(Data supplied Opens)
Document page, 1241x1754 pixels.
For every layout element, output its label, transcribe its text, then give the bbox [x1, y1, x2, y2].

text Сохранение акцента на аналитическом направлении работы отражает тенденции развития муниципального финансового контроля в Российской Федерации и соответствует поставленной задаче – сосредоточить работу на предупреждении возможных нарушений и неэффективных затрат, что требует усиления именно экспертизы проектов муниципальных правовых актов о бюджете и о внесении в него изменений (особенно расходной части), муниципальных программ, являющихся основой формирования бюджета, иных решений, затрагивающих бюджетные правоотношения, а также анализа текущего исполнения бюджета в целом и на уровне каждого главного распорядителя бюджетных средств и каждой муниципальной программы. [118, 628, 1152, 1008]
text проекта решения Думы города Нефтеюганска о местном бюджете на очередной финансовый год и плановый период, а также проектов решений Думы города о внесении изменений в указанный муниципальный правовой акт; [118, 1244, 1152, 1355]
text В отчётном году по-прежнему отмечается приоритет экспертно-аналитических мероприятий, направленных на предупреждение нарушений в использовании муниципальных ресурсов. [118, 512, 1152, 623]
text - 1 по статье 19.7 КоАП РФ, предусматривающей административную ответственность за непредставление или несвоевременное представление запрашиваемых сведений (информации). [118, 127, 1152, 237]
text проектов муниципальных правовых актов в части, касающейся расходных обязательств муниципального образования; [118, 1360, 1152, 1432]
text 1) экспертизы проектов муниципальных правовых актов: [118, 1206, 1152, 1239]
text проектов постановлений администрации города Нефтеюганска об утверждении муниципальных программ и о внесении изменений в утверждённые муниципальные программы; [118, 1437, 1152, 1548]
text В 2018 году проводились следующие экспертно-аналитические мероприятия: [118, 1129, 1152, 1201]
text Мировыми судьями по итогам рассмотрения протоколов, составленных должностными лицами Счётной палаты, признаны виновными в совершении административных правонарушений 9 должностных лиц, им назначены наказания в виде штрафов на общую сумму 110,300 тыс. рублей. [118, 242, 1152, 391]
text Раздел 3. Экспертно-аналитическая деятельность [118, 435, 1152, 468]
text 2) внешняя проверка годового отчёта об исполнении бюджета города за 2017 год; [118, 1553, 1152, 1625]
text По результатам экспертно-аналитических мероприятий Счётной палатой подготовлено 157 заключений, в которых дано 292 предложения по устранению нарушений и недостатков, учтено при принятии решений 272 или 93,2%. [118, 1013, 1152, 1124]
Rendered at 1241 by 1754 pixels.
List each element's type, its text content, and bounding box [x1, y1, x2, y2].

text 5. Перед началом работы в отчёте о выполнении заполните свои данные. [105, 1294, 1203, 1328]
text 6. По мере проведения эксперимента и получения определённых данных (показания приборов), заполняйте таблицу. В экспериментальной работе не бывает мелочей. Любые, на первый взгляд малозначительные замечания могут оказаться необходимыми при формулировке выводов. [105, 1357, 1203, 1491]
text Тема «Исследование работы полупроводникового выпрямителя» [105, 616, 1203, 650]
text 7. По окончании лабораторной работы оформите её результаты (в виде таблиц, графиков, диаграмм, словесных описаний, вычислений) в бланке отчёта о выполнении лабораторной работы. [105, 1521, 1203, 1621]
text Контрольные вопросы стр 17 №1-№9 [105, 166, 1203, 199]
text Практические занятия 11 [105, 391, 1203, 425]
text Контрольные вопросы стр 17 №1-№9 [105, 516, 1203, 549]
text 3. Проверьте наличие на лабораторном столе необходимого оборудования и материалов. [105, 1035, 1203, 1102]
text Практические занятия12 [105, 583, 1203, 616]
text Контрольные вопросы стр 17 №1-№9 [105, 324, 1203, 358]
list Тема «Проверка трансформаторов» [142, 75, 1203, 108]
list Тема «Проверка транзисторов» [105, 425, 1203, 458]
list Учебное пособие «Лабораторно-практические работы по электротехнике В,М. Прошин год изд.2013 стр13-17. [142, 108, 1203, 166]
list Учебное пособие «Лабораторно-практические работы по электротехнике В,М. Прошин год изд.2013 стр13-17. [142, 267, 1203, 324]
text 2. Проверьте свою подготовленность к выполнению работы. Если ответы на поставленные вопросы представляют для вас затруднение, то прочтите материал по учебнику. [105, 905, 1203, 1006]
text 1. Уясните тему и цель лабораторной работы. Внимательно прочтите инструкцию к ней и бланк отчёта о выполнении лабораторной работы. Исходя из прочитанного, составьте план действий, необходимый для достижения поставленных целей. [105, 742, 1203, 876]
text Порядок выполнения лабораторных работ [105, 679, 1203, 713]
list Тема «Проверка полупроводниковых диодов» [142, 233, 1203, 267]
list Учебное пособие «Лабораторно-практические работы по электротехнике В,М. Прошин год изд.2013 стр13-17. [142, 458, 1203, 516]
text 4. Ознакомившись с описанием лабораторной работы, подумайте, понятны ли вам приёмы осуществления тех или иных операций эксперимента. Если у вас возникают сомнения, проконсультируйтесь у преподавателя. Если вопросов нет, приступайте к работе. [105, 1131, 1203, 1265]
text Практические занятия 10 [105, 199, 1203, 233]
(Data supplied Closes)
→ **Exercise prompt**
Which lines of the listing above hold the word "pixels"? Copy each of them.

→ **Answer box**
Document page, 1241x1754 pixels.
Rendered at 1241 by 1754 pixels.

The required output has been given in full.